Google tries to recapture the Motorola magic with Moto X
My first real mobile phone was a Motorola Razr V3. It was the first of the line and I somehow managed to find some $750 to be an early adopter of the device.
In some sense, the Razr was the first mobile phone to really feature design. It was a flip phone and mine was silver, with an keypad that lit up with blue LED lights. It was the closest I’ve ever been to owning a Star Trek communicator and I loved it. It’s still in a drawer here in my office. Somewhere.
But with the arrival of Apple’s iPhone, the early mobile phone providers have struggled to stay relevant. Nokia is a shell of what it once was, relegated to designing hardware for Microsoft software. And Motorola’s mobile division, which tried unsuccessfully to stake out market space by making Android devices, was headed for extinction until Google purchased it last spring.
That deal was made, at least in part, so Google could snatch ownership of vital patents and intellectual property. But it also gave the search and software company its own hardware division, where previously it tended to partner with other manufacturers such as HTC and Samsung.

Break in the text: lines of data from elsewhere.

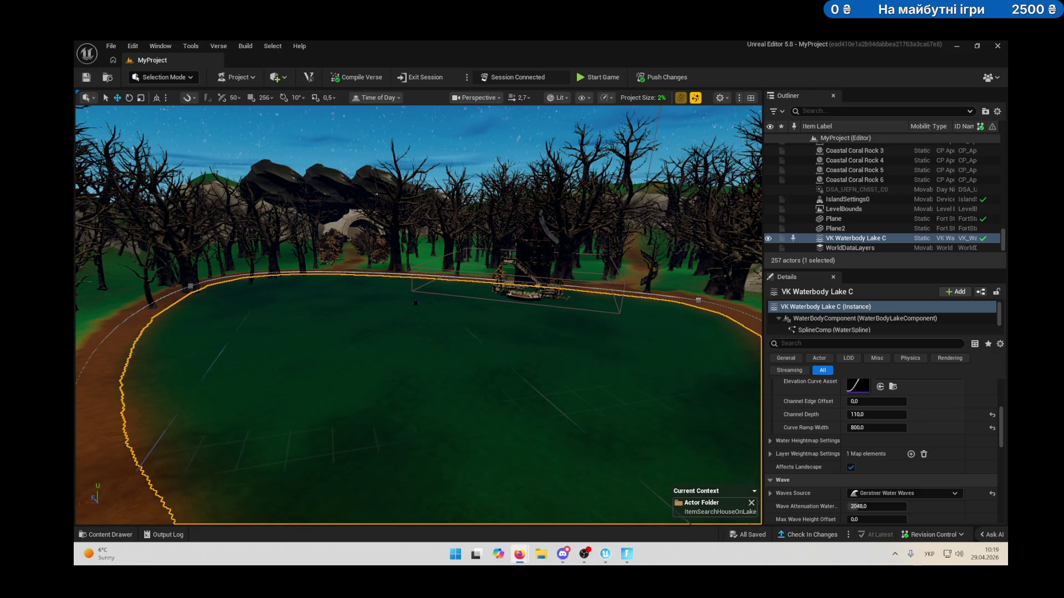
click(894, 554)
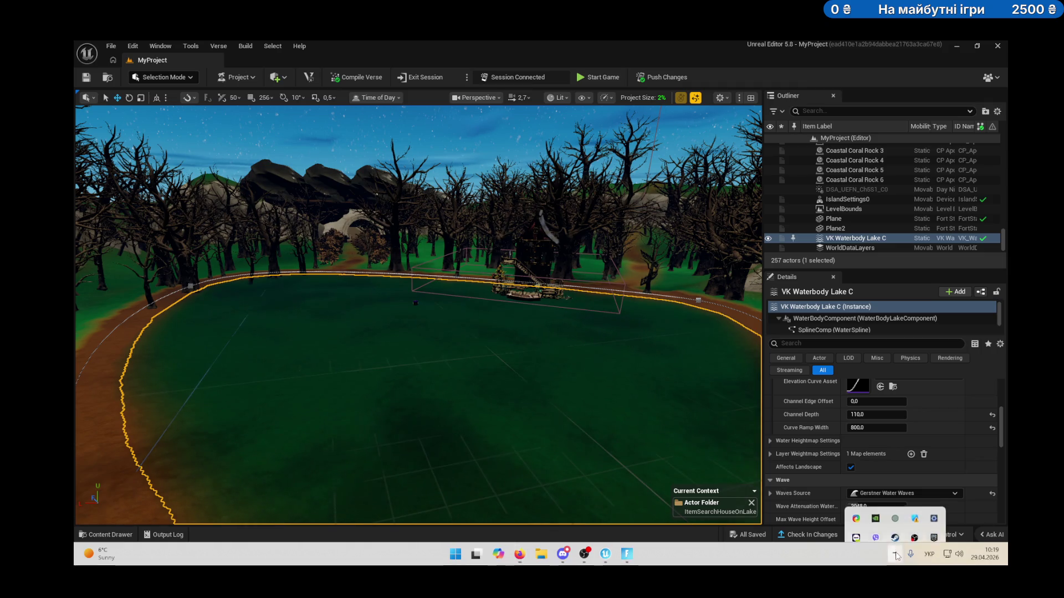
click(875, 524)
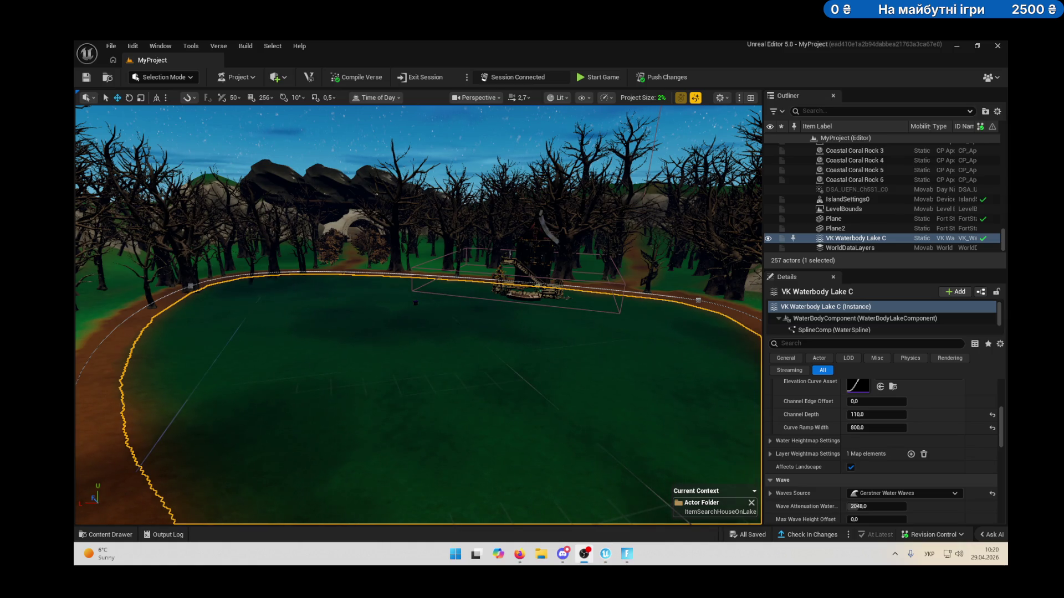
click(584, 554)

Available only from Rogers in Canada, the Moto X is certainly a sleek device. It doesn’t have the clamshell design of the Razr, but the handset tapers to a blade-like edge that is reminiscent of the sharp angles of those trendsetting mobile phones.

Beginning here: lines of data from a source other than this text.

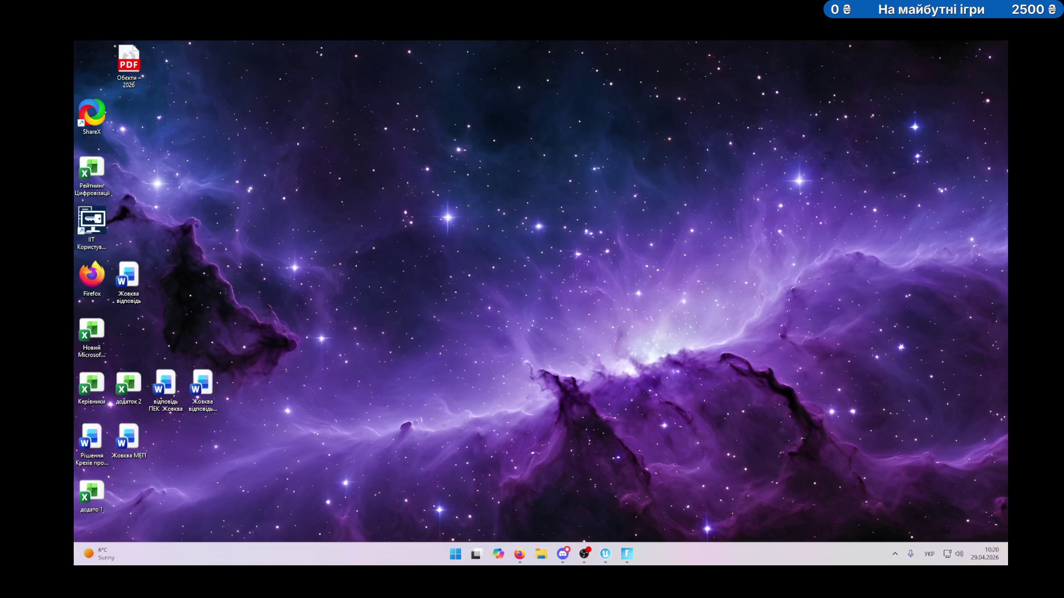
Switch to the browser and search Spaces for 'звуки для'.
key(alt+Tab)
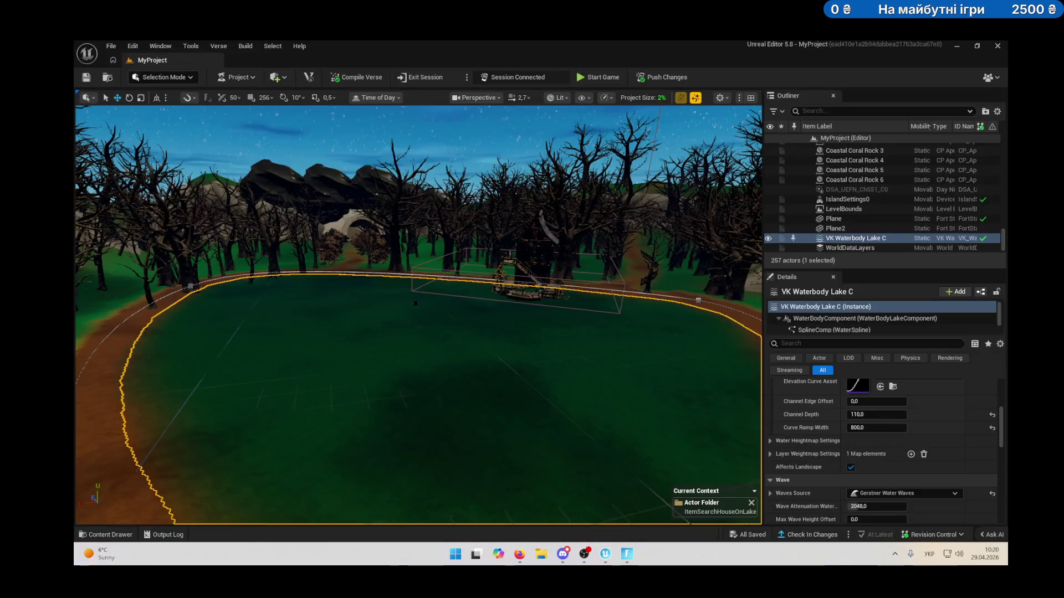
click(519, 554)
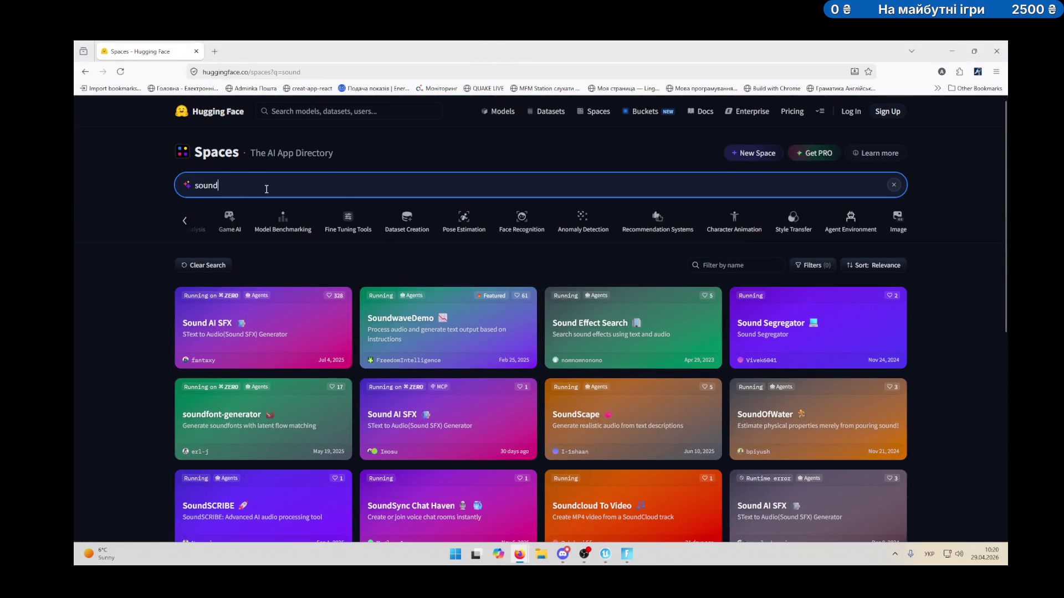
key(BackSpace)
key(BackSpace)
key(BackSpace)
text(звук)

It’s also not as large as the Android smartphones from other manufacturers, but at five inches, it sits comfortably in my hand without me constantly feeling like it’s going to fall to the ground. And because there’s no button on the front of the device—only the on and volume buttons on the right edge—almost its entire size is devoted to the substantial 4.7-inch screen. The 720 x 1280 pixel display is AMOLED (active-matrix organic light-emitting diode), so it’s energy-efficient even if it might not have the colour saturation of some others.
The other thing missing from the Moto X that makes it better is the glut of apps and software services that other Android smartphone manufacturers have installed and integrated with the operating system. As the Moto X is a Google product, the pre-loaded programs are minimal and essential. Filling up the rest of the screen with icons is left entirely to you.
The Moto X is currently running the Jelly Bean version of the Android operating system, which means that integrated into the handset is Google Now. This latest service from the company tacts as a full-featured personal assistant that tracks a user’s preferences and inclinations, and serves up recommendations and suggestions without even being asked to.
In the Moto X, Google Now is voice activated. While individual experiences with the accuracy of the voice recognition will vary, what everyone will appreciate is that the Moto X is always listening for your voice, so you don’t have to push a button to trigger the feature.
One of the big selling points when the Moto X was released was how the cases could be fully customized. So far, though, the Moto Maker service is only available to U.S. customers through AT&T.
Customization aside, though, the Moto X is a worthy Google product, and a superior Android device. It may not make me feel like I’m aboard the Enterprise, but it does make me feel like I have a place in the future.